# Need some suggestions to finish my tank..



## Fishnoob78 (Oct 30, 2005)

Thanks to a few people in this forum my first fish tank has been going great for about 4 months now.

It's a 46 gallon bowfront with 4 yellow labs, 4 hongi redfins and 1 pseudo demasoni. 

There has been some agression, not much but id like to add more fish to finish the tank and help ease the occasional chasing. No one fish is being singled out so far.

I'd like a smaller cichlid, something that does not grow large like the demasoni.

As of right now i'm leaning towards adding a large group of demasoni, at least 10 of them. If I dont go with a large group of demasoni then id like another 4 of whatever would go along with what I have. 

Ive been looking around but I would like some outside ideas..thanks


----------



## IloveCichlids (Jul 11, 2005)

someone whoo knows more about Demonsi's might be able to shed some light her but I think that 10 Demonsi's in that tank would be too much with what else you have.
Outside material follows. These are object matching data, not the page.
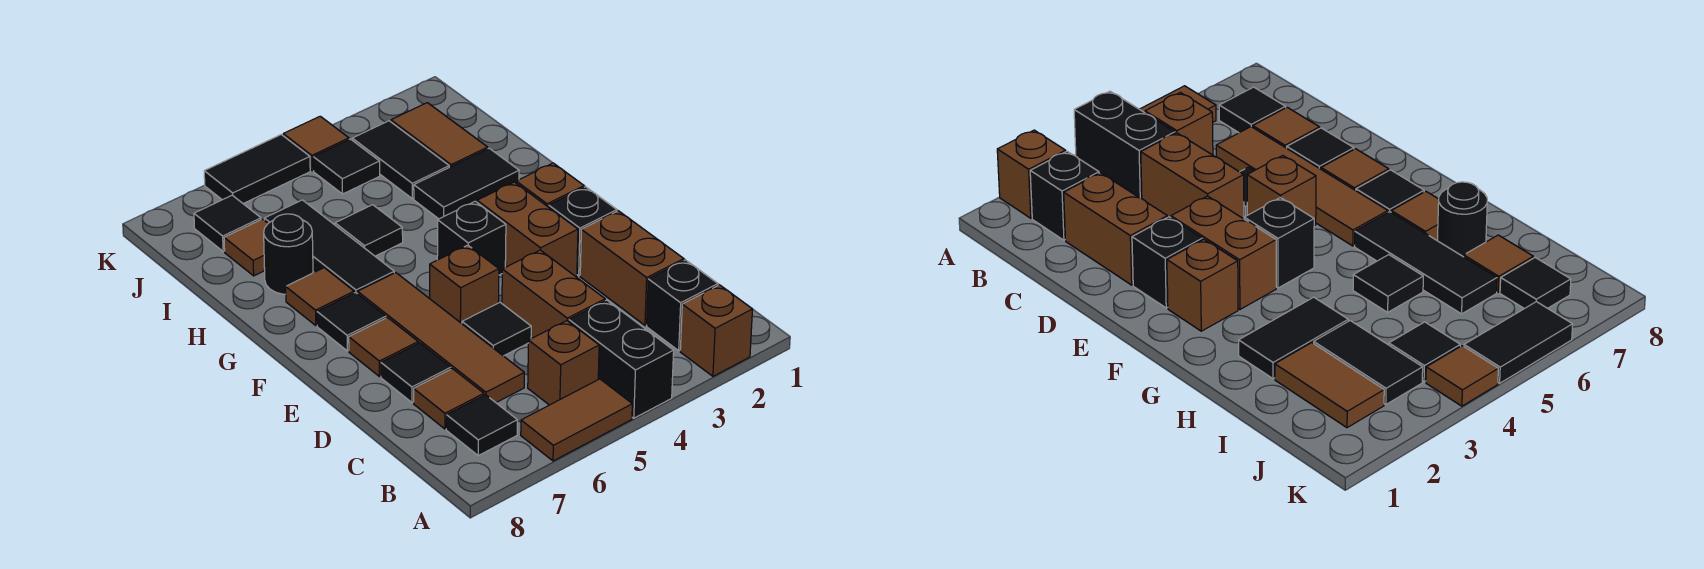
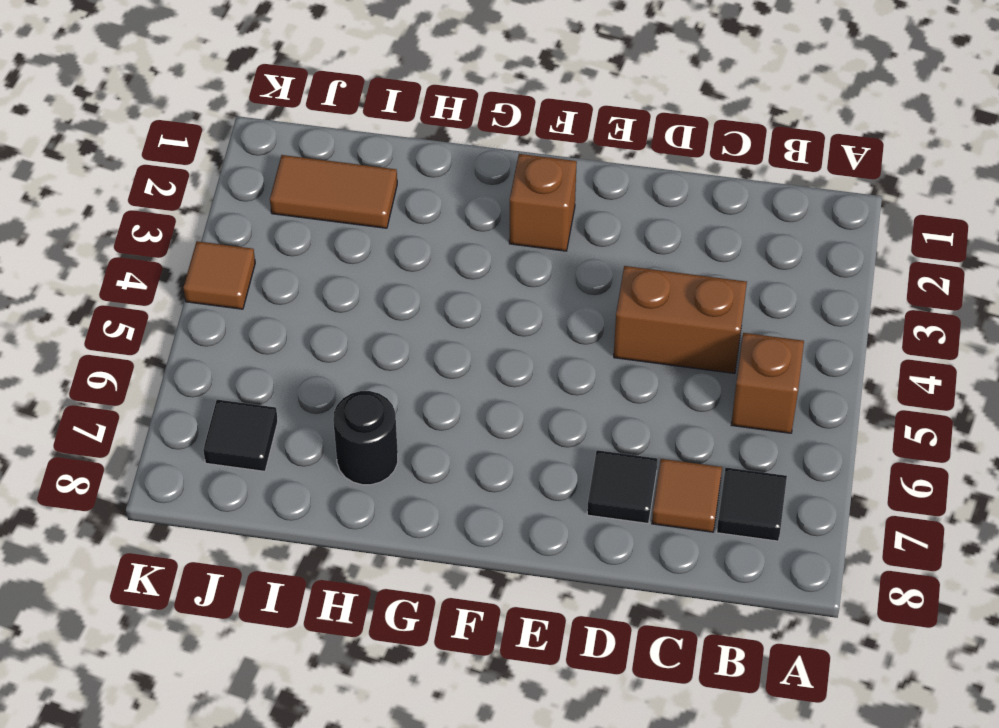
none -> brown 1x1 brick [680,285,753,376]
none -> black 1x2 brick [569,300,674,418]
none -> brown 1x2 tile [521,379,632,461]
none -> black 1x1 brick [647,260,718,351]

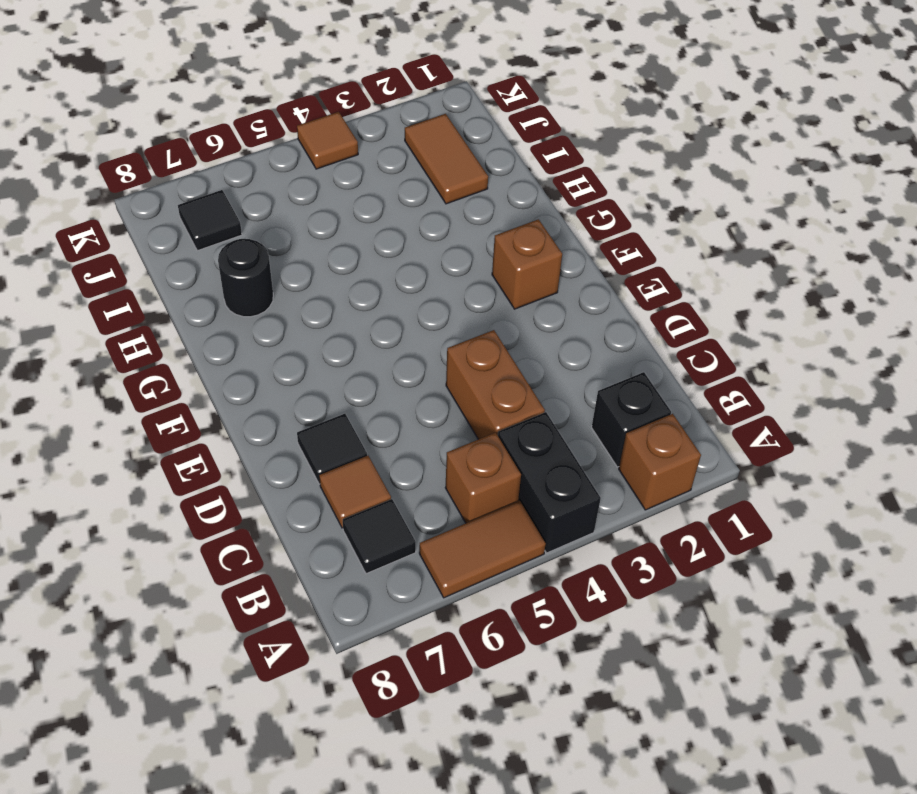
none -> brown 1x2 brick [580,211,684,325]
none -> brown 1x4 tile [358,273,524,402]
none -> black 1x1 tile [462,303,531,356]
none -> black 1x1 brick [549,187,617,275]

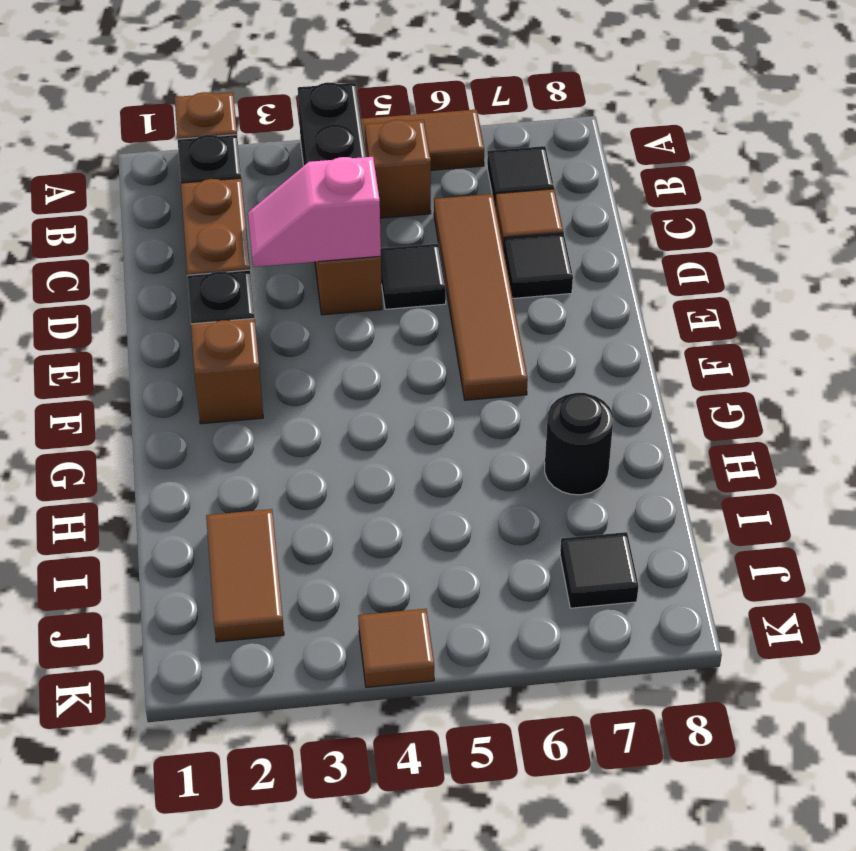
pink 1x2 slope [248,157,381,267] -> none
none -> brown 1x2 brick [477,182,578,277]
none -> brown 1x1 brick [430,245,499,323]
none -> brown 1x1 tile [349,318,418,377]
none -> black 1x1 brick [437,201,506,275]

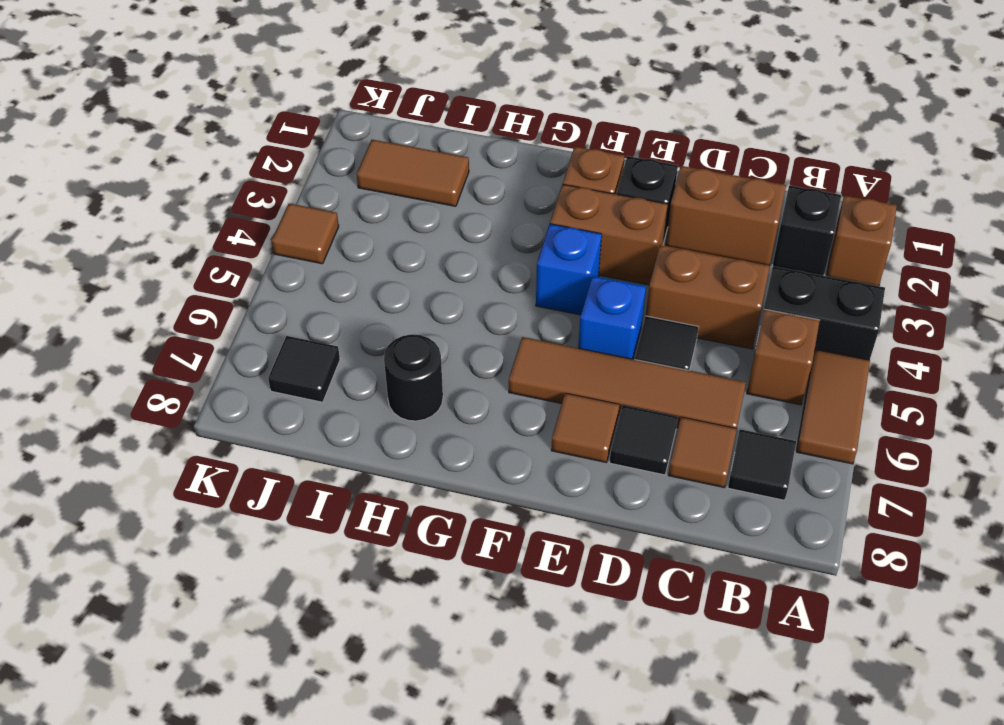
blue 1x1 brick [578,276,646,359] -> brown 1x1 brick [430,245,499,323]
blue 1x1 brick [536,224,602,315] -> black 1x1 brick [437,201,506,275]
none -> black 1x1 tile [317,292,386,351]
none -> black 1x3 tile [264,200,394,294]
none -> brown 1x1 tile [286,268,354,325]
none -> black 1x2 tile [414,148,519,219]

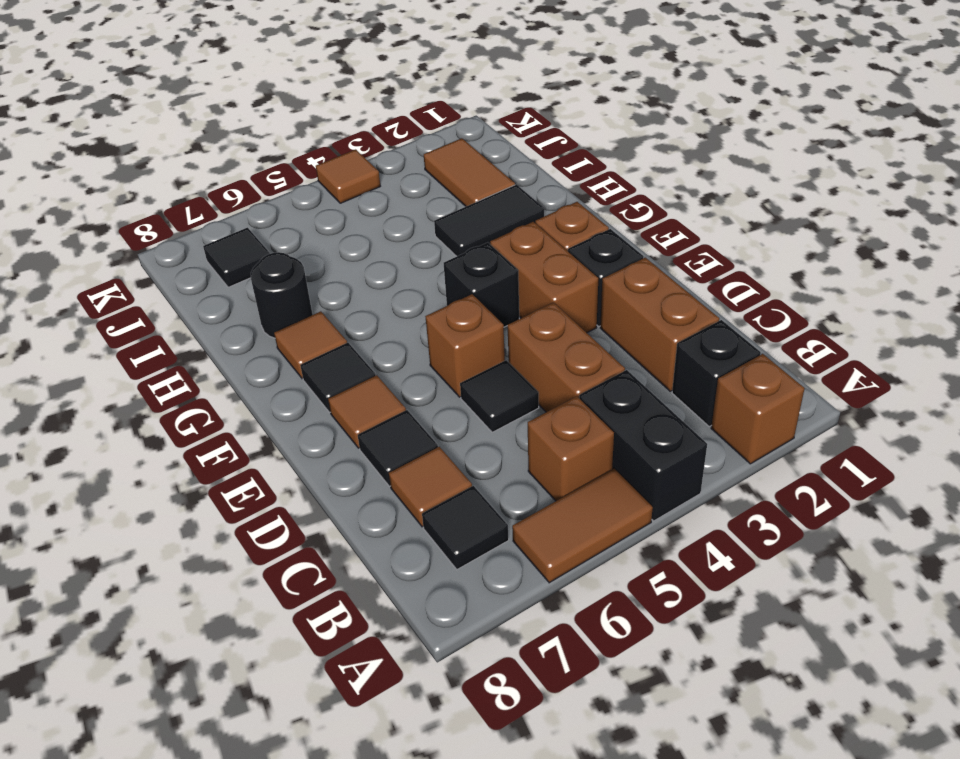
none -> brown 1x4 tile [358,273,524,402]
none -> black 1x3 tile [264,200,394,294]
none -> black 1x1 tile [335,205,403,256]
none -> black 1x2 tile [352,121,449,199]

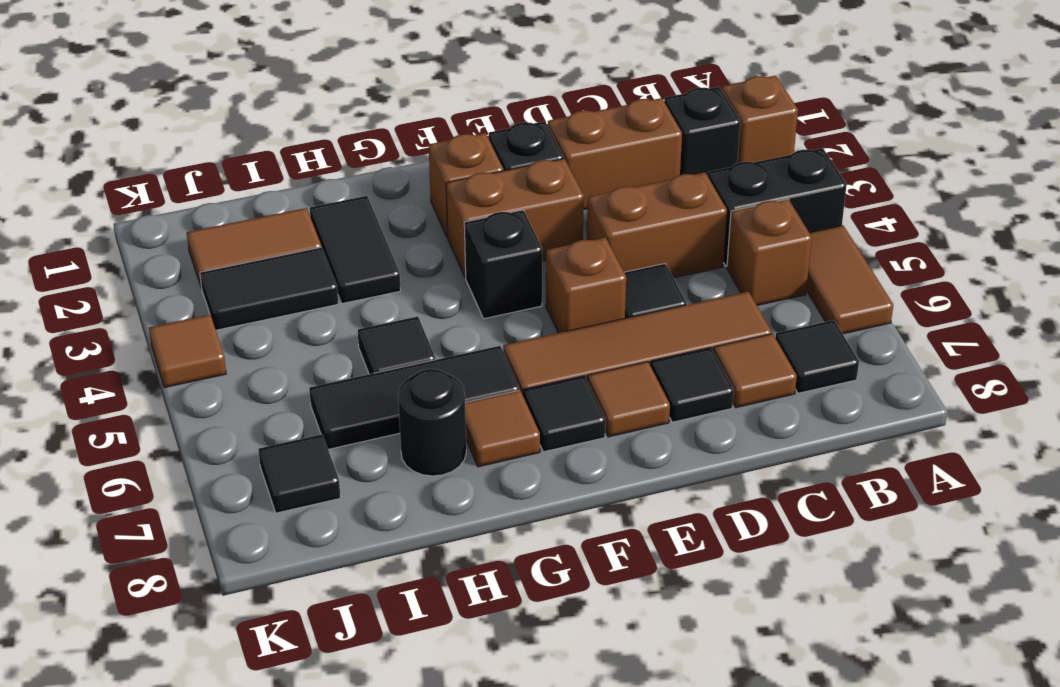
none -> brown 1x1 tile [224,219,268,276]
none -> black 1x1 tile [313,139,380,194]
none -> black 1x2 tile [204,135,310,204]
I would a couple more demonsi's and leave it at that.


----------



## goodie (Sep 2, 2005)

> I'd like a smaller cichlid, something that does not grow large like the demasoni.


As far as Malawi goes, Demasoni are on the smaller side. 

I wouldn't put 10 more in there either. Maybe a couple like IloveCichlids said. I've never had Demasoni before,but I read that they're pretty aggressive.


----------



## sambi7878 (Dec 23, 2005)

I agree with Ilovecichlids. A couple will be enough. :fish:h


----------



## Fishnoob78 (Oct 30, 2005)

From what I have read and been told on this and other cichlid forums is that you can have one or atleast 12 demasonis.

They should never be kept in a group less than 10-12 of them.


----------



## goodie (Sep 2, 2005)

Did a little lite reading about them and you look to be correct about keeping them in large groups. But to just look at the number of fish that would be in your tank if you put that many fish in it would be too much. Not to say it couldn't be done, its just gonna make keeping up on tank maintenance just that much more important. And after reading this
http://www.cichlid-forum.com/articles/p_demasoni.php
I wouldn't want to do that to your 4 yellow labs, 4 hongi redfins.

What ever you do good luck, you have some really pretty fish.


----------